▶ **TAREFA**:
Edite o texto sobre a Maré Rosa entre "Encerramento de ciclos" e "paraguaio Fernando Lugo.", inclusive, e troque "progressistas" por "de esquerda".

▶ **TEXTO DE ORIGEM**:
★ ★ ★

Encerramento de ciclos e crises institucionais na América Latina
A eleição de Hugo Chávez na Venezuela no ano de 1999 é considerada como o marco inicial da chamada Maré Rosa (Panizza, 2006), marcada pela ascensão de diversos governos progressistas na América Latina. Segundo o professor Fabrício Pereira da Silva, isso foi possível, pois as esquerdas latino-americanas aprenderam a participar de regimes formalmente democráticos e trouxeram uma esperança perante crises políticas, econômicas e sociais, mesmo em um momento quando ainda havia a percepção do pós-Guerra Fria de que o neoliberalismo seria a única opção eficiente. Hoje, o ciclo da Maré Rosa parece estar em declínio; sendo, contudo, difícil precisar qual foi o gatilho para seu processo de encerramento. Mesmo assim, alguns apontam o ano de 2012 como tal, devido ao impeachment do então presidente paraguaio Fernando Lugo.

★ ★ ★

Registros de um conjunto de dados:

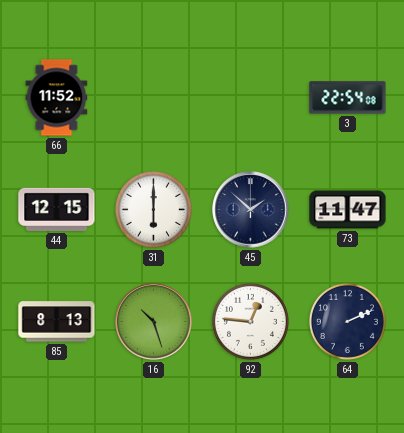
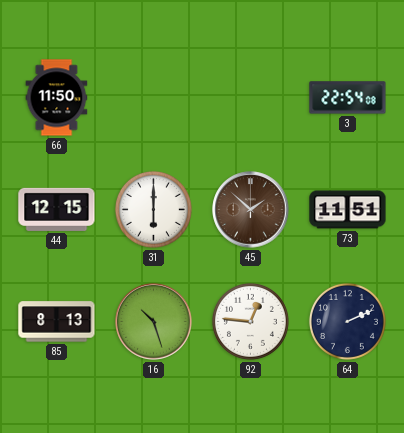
66: 11:52 -> 11:50
45 dial: navy -> brown
73: 11:47 -> 11:51
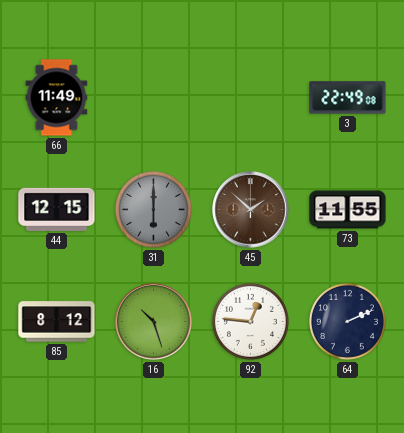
66: 11:50 -> 11:49
3: 22:54 -> 22:49
31 dial: white -> grey
73: 11:51 -> 11:55
85: 8:13 -> 8:12
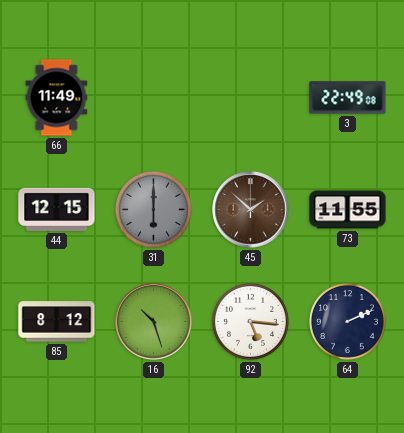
92: 12:46 -> 5:16
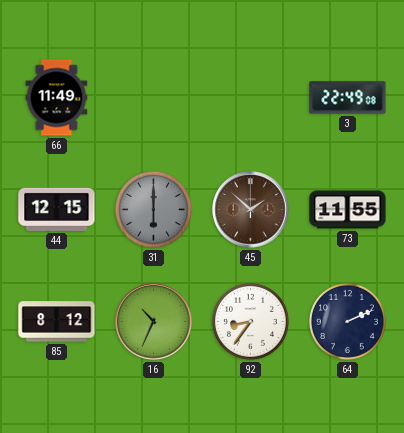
16: 10:27 -> 10:34
92: 5:16 -> 8:36
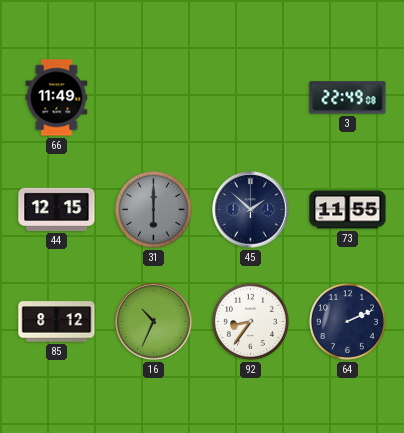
45 dial: brown -> navy
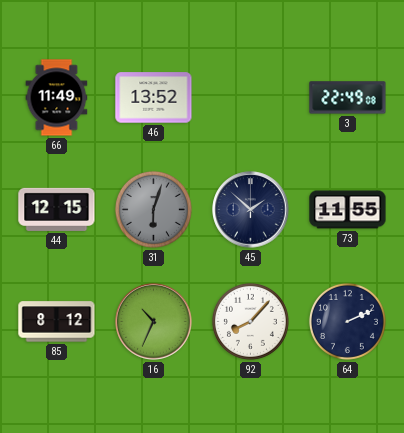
46: none -> 13:52
31: 6:00 -> 6:03
92: 8:36 -> 8:07
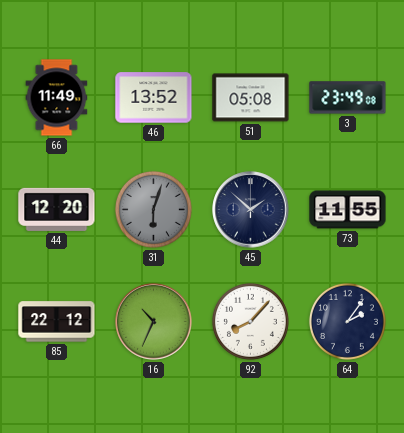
51: none -> 05:08
3: 22:49 -> 23:49
44: 12:15 -> 12:20
85: 8:12 -> 22:12
64: 2:11 -> 2:06
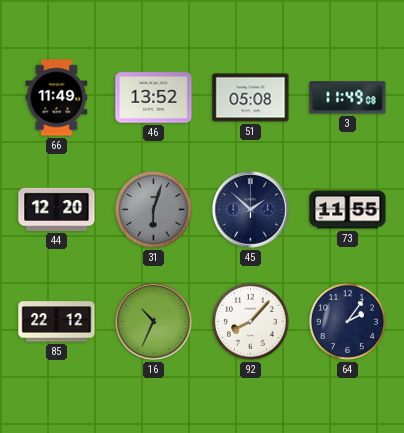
3: 23:49 -> 11:49
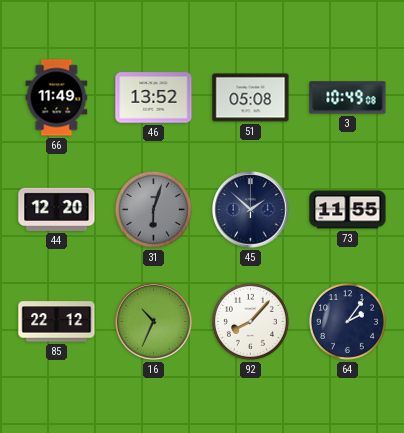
3: 11:49 -> 10:49
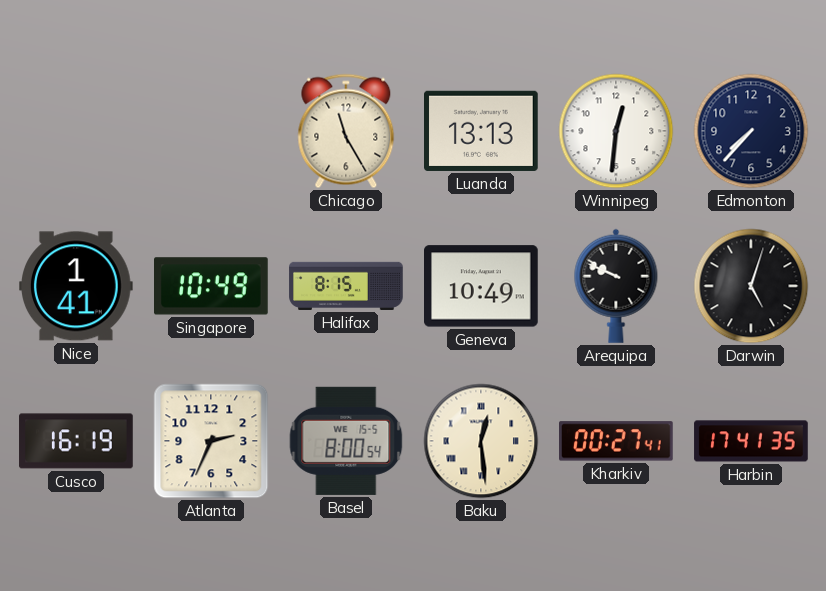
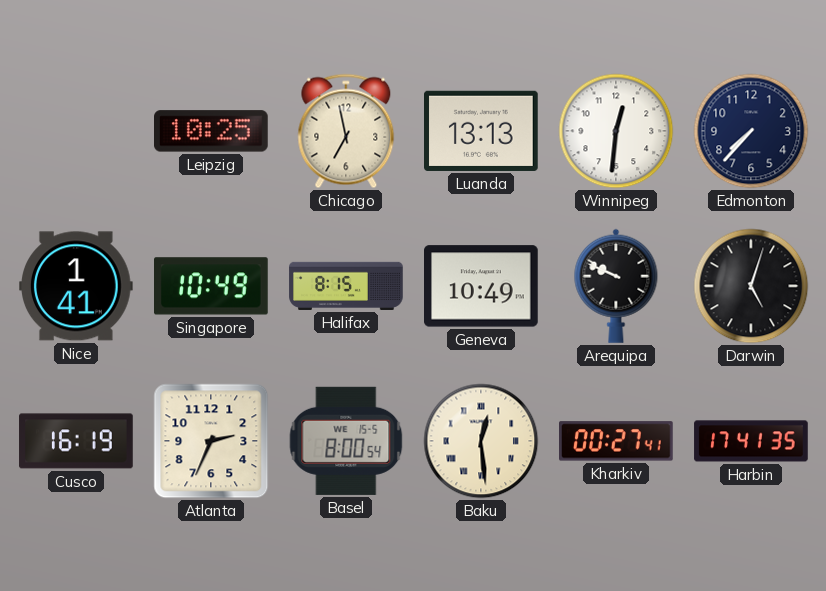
Leipzig: none -> 10:25
Chicago: 11:25 -> 6:58
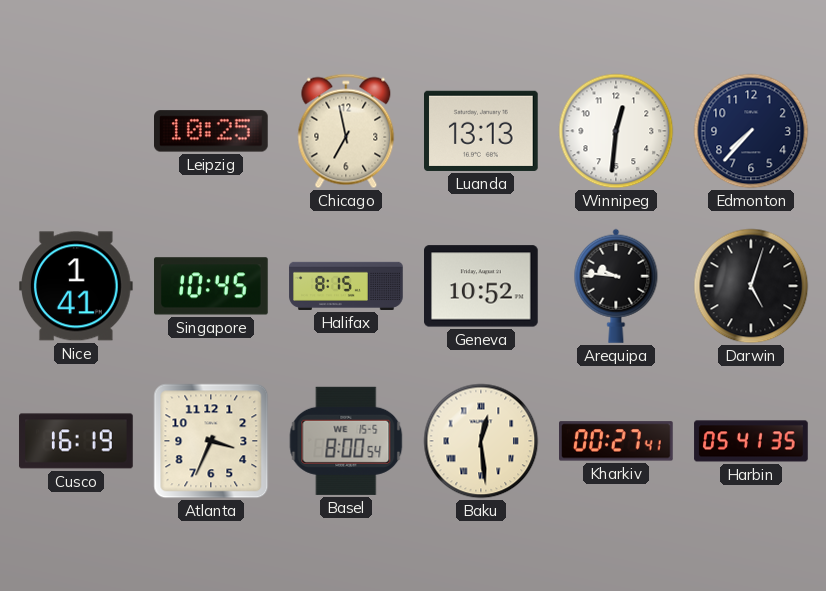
Singapore: 10:49 -> 10:45
Geneva: 10:49 -> 10:52
Arequipa: 9:49 -> 9:46
Atlanta: 2:34 -> 3:34
Harbin: 17:41 -> 05:41
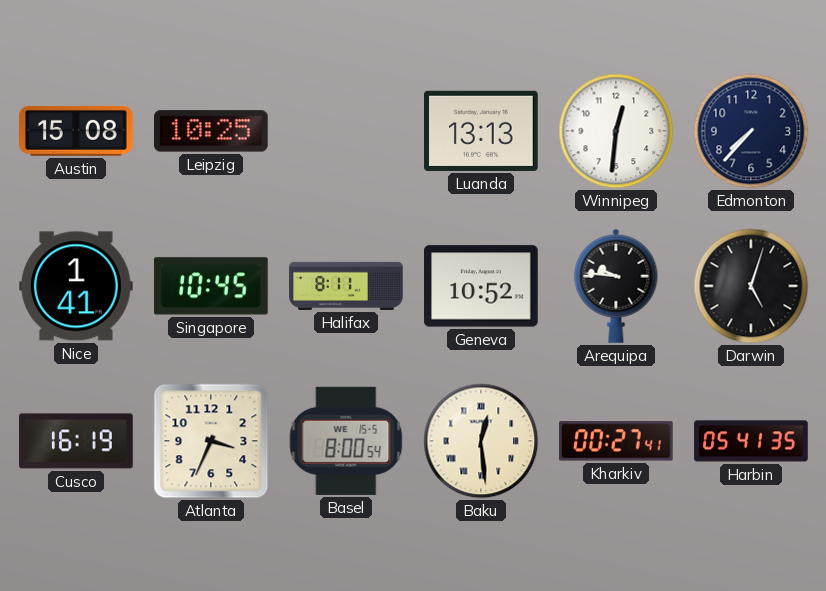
Austin: none -> 15:08
Chicago: 6:58 -> none
Halifax: 8:15 -> 8:11
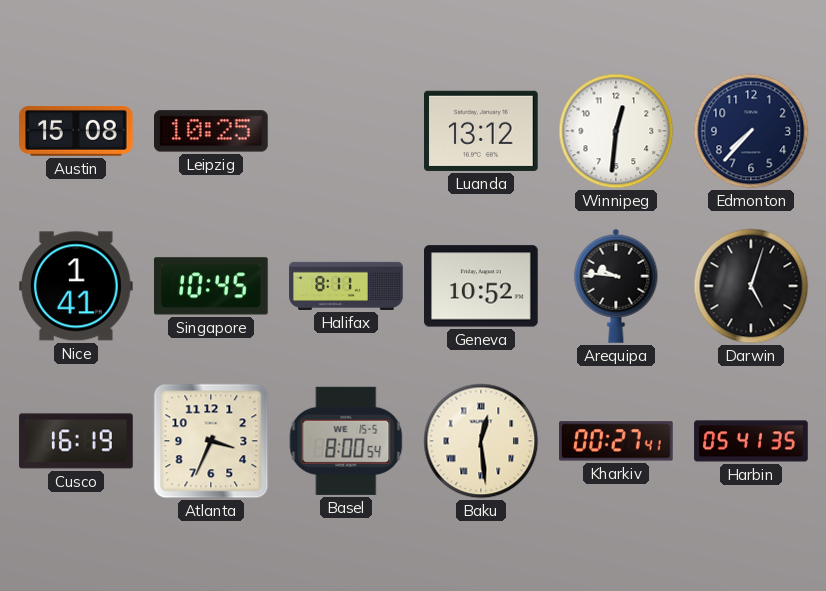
Luanda: 13:13 -> 13:12
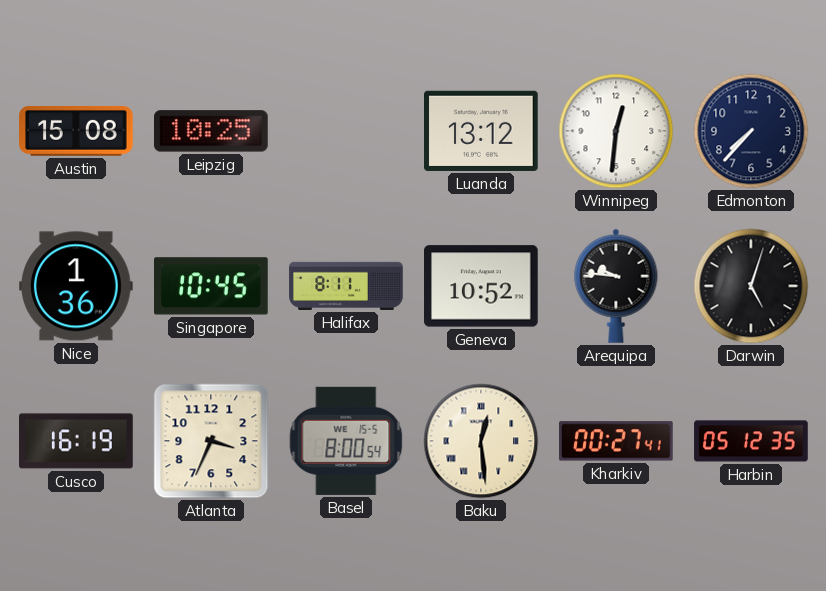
Nice: 1:41 -> 1:36
Harbin: 05:41 -> 05:12
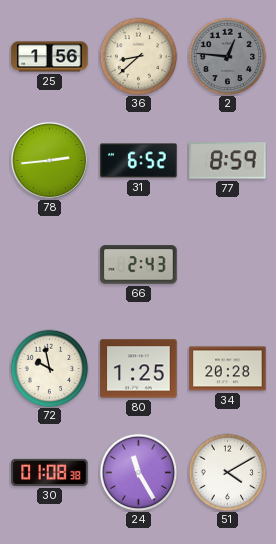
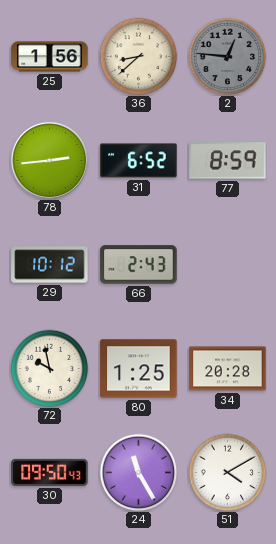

★ ★ ★

▶ **RESPOSTA**:
Encerramento de ciclos e crises institucionais na América Latina
A eleição de Hugo Chávez na Venezuela no ano de 1999 é considerada como o marco inicial da chamada Maré Rosa (Panizza, 2006), marcada pela ascensão de diversos governos de esquerda na América Latina. Segundo o professor Fabrício Pereira da Silva, isso foi possível, pois as esquerdas latino-americanas aprenderam a participar de regimes formalmente democráticos e trouxeram uma esperança perante crises políticas, econômicas e sociais, mesmo em um momento quando ainda havia a percepção do pós-Guerra Fria de que o neoliberalismo seria a única opção eficiente. Hoje, o ciclo da Maré Rosa parece estar em declínio; sendo, contudo, difícil precisar qual foi o gatilho para seu processo de encerramento. Mesmo assim, alguns apontam o ano de 2012 como tal, devido ao impeachment do então presidente paraguaio Fernando Lugo.